Hommes shared that the industry and the farm’s customer base has really changed over the years. “Ten years ago we were strictly producing for wholesalers,” said Hommes. “But with the recession and all the florists going out of business, we shifted to supermarkets. Because of the scale of their floral departments, we got into the bouquet business — we ship consumer bunches to supermarkets as well as bouquets.”

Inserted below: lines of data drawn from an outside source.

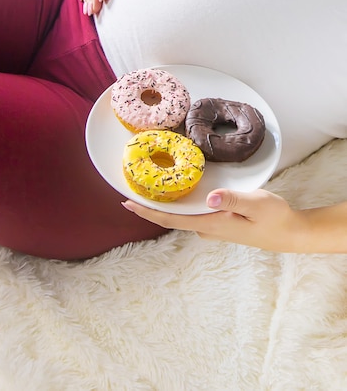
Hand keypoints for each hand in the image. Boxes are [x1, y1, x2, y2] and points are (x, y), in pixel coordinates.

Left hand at [122, 188, 306, 252]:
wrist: (289, 233)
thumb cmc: (274, 218)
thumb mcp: (256, 204)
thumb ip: (232, 200)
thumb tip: (208, 198)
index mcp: (211, 223)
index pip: (170, 219)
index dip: (147, 212)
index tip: (126, 203)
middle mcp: (207, 227)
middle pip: (170, 217)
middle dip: (149, 204)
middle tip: (129, 184)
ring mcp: (212, 226)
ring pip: (180, 214)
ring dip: (163, 202)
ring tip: (147, 182)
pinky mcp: (218, 221)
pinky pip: (192, 211)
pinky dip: (179, 201)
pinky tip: (176, 188)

There is both an art and a science involved in iris production. “What we do is give them artificial winter. To trick the iris, we keep them dormant and in a comatose state,” Hommes explained. “With iris, that temperature is 86 degrees. The reason is that iris is genetically indigenous to Spain and Morocco, where it flowers in May and stays green all summer and then about August it goes dormant as the soil temperature gets really high. The bulb starts to form a tunic, or brown skin, around itself and it stays dormant until autumn when it starts to produce a flower within itself. And when the temperature goes back down in the spring, then it starts to come up again and makes roots and produces a flower. We take that cycle and apply it artificially by keeping the bulbs warm when they are harvested in Holland in August and September and shipped to us. Then each week we will take a quarter-million of the bulbs out and put them in a cooler at 48 degrees. What this does is trigger the bulb to think it is wintertime and it forms an embryo inside itself. After eight weeks of cooling, we take it out and plant it in our greenhouse. Again we have tricked the bulb into thinking it is spring. As soon as we add water, it roots and it will send a flower up. It takes 10 weeks from planting to flowering. We can plant 250,000 bulbs each week and we will have 250,000 flowers every week all spring. We have to quit after Mother’s Day because it becomes too hot — it gets in the 90s in North Carolina and it’s hard for us to produce good quality when it gets that hot.”
The only downside to the iris is its short vase life. “We have some new varieties that are better than the old varieties, but the vase life is still within a week,” said Hommes. “We have to cut them tight and ship them quickly to where the consumer can enjoy the flower opening. It is unique because when the iris opens, it is truly a three-dimensional flower.”